- Instruções da tarefa: Dê continuidade à notícia sobre a análise das bolsas de estudo em Santa Catarina, escrevendo o trecho que vem logo após a última frase apresentada.

As informações foram apresentadas nesta quarta-feira (12) durante sessão do Tribunal. Segundo o relator temático da Educação, conselheiro substituto Gerson dos Santos Sicca, o objetivo da análise não é desmerecer a política pública, mas oferecer dados que ajudem a evitar distorções na seleção dos beneficiários.
“A clareza sobre os objetivos da política pública é determinante para a fixação de bons critérios de seleção, que evitem injustiças”, afirmou.
Renda e patrimônio incompatíveis
O cruzamento de dados da Secretaria de Estado da Educação revelou inconsistências em diversas frentes. Em 4.430 casos, a renda declarada não se enquadra nos critérios do programa; em 15.281, foram identificadas divergências patrimoniais. Há ainda 1.699 registros sem comprovação de vínculo empregatício e 335 estudantes que não moram ou não são naturais de Santa Catarina.
Ao todo, foram analisados cadastros de 34.254 alunos matriculados no primeiro e no segundo semestre de 2024. A investigação utilizou bases complementares para verificar se os estudantes realmente atendem às exigências previstas e se o processo de concessão das bolsas está sendo conduzido de forma justa e transparente.

Impacto direto sobre estudantes mais vulneráveis
O presidente do TCE/SC, conselheiro Herneus De Nadal, foi enfático ao destacar o prejuízo que possíveis fraudes causam aos estudantes mais necessitados.
“Quando esse índice é alimentado com dados que não correspondem à realidade, quem mais precisa acaba ficando de fora. É isso que queremos evitar.”

- Trechos de dados:
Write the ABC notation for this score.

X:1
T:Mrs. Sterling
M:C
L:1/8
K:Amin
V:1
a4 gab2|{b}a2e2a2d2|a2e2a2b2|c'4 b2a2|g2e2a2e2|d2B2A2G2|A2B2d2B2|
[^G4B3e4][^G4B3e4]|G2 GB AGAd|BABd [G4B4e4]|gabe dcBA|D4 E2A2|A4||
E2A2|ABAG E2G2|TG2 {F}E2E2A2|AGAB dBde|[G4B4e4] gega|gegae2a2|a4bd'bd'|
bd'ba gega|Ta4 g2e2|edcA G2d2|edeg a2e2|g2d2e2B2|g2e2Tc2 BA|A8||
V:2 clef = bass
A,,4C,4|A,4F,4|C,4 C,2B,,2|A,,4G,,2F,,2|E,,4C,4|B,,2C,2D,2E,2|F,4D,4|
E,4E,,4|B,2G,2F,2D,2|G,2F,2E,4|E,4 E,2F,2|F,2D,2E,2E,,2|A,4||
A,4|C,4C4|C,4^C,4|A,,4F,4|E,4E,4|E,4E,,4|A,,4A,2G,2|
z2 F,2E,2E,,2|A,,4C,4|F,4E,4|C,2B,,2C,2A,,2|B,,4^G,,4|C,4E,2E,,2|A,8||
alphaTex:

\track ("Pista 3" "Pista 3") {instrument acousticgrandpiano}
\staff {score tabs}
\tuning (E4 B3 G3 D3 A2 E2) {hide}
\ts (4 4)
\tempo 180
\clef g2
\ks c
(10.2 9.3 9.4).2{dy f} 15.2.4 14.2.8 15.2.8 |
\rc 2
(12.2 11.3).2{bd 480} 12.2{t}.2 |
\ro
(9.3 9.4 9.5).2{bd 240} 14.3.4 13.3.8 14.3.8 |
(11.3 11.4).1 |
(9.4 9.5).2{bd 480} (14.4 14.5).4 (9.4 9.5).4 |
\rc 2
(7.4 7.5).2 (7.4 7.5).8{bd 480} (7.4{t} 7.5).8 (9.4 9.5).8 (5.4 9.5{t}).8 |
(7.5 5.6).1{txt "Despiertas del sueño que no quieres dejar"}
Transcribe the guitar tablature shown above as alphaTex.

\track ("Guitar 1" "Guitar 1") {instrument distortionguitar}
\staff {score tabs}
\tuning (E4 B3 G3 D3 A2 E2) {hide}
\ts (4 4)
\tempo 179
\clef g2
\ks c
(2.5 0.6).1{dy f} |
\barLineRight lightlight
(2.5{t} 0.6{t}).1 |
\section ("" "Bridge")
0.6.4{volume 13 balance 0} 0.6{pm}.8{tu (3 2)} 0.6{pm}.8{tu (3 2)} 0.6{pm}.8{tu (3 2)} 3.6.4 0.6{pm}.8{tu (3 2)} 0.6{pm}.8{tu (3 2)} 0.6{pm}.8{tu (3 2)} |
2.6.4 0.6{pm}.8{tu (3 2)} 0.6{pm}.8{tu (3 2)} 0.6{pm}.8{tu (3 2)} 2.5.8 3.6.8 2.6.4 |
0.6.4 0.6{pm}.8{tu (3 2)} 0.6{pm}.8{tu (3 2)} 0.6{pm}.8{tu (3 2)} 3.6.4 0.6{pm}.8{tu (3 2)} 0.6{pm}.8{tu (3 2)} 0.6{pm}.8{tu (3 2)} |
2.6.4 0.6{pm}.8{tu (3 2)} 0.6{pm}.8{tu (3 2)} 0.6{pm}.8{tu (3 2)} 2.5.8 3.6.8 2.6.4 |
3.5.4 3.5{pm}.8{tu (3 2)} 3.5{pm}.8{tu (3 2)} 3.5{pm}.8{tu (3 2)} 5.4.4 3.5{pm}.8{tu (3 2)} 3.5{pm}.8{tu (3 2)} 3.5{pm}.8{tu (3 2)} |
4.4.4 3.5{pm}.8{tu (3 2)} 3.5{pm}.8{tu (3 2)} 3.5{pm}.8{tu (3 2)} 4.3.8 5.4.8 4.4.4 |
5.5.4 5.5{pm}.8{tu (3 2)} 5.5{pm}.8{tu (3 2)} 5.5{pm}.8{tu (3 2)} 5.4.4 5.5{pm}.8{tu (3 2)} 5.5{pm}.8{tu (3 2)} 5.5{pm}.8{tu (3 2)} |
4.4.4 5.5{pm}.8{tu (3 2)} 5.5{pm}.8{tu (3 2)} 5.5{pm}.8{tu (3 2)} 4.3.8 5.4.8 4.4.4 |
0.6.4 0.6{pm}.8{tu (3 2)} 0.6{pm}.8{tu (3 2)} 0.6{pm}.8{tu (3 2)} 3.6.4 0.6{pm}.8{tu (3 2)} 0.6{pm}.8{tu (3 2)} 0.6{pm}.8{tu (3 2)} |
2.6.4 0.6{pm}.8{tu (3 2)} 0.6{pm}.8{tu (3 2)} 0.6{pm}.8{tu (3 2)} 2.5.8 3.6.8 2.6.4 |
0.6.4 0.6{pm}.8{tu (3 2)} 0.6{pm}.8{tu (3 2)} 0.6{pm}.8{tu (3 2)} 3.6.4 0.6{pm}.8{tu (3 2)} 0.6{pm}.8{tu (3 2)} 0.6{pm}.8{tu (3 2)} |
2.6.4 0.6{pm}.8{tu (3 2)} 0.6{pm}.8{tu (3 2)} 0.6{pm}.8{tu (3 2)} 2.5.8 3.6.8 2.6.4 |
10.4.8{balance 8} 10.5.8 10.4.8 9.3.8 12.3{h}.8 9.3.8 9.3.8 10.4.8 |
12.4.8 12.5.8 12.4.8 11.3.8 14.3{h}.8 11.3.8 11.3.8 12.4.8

- Resposta da tarefa:
Segundo ele, os indícios apontados serão aprofundados em parceria com outros órgãos, como a Secretaria da Educação, a Controladoria-Geral do Estado, o Ministério Público de Santa Catarina (MPSC) e a Receita Federal, para garantir responsabilização nos casos confirmados.
Estado deve aprimorar mecanismos de controle
O diretor-geral de Controle Externo do TCE/SC, Sidney Tavares Júnior, ressaltou a importância de fiscalização contínua e critérios bem definidos para evitar que estudantes fora do perfil socioeconômico ocupem vagas de quem realmente necessita. Os casos mais relevantes identificados serão encaminhados ao MPSC para investigação.
Além disso, o Tribunal também está analisando os controles aplicados pelas instituições de ensino e pelo próprio Governo do Estado. Em 2024, foram verificados 131 cursos de 174 polos distribuídos em 59 instituições, dentro do processo que busca compreender como está sendo feita a seleção dos bolsistas.
Responsabilidade compartilhada
Para o conselheiro José Nei Ascari, vice-presidente do TCE/SC, os problemas não se restringem a eventuais fraudes cometidas pelos alunos. “Parece igualmente claro que há falhas no próprio processo de concessão e fiscalização, atribuídas tanto às instituições educacionais quanto ao governo”, pontuou.
Já o conselheiro Aderson Flores destacou a necessidade de revisar a forma como é calculado o índice de carência — critério usado para definir quem tem direito à bolsa. Para ele, esse aprimoramento depende da atuação conjunta dos Poderes Executivo e Legislativo, além de uma revisão administrativa na Secretaria de Educação.
Comparação com o Bolsa Família
O conselheiro substituto Cleber Muniz Gavi comparou a situação com a auditoria realizada pelo Tribunal de Contas da União (TCU) no Bolsa Família em 2023.
“O que se vê nessas políticas públicas é que a fiscalização e o monitoramento precisam ser constantes. Isso ajuda o próprio Executivo a aprimorar o sistema.”
Segundo ele, embora as inconsistências levantadas sejam relevantes, a principal contribuição do TCE neste momento é fornecer subsídios técnicos para o aperfeiçoamento do programa, garantindo que os recursos cheguem, de fato, a quem mais precisa.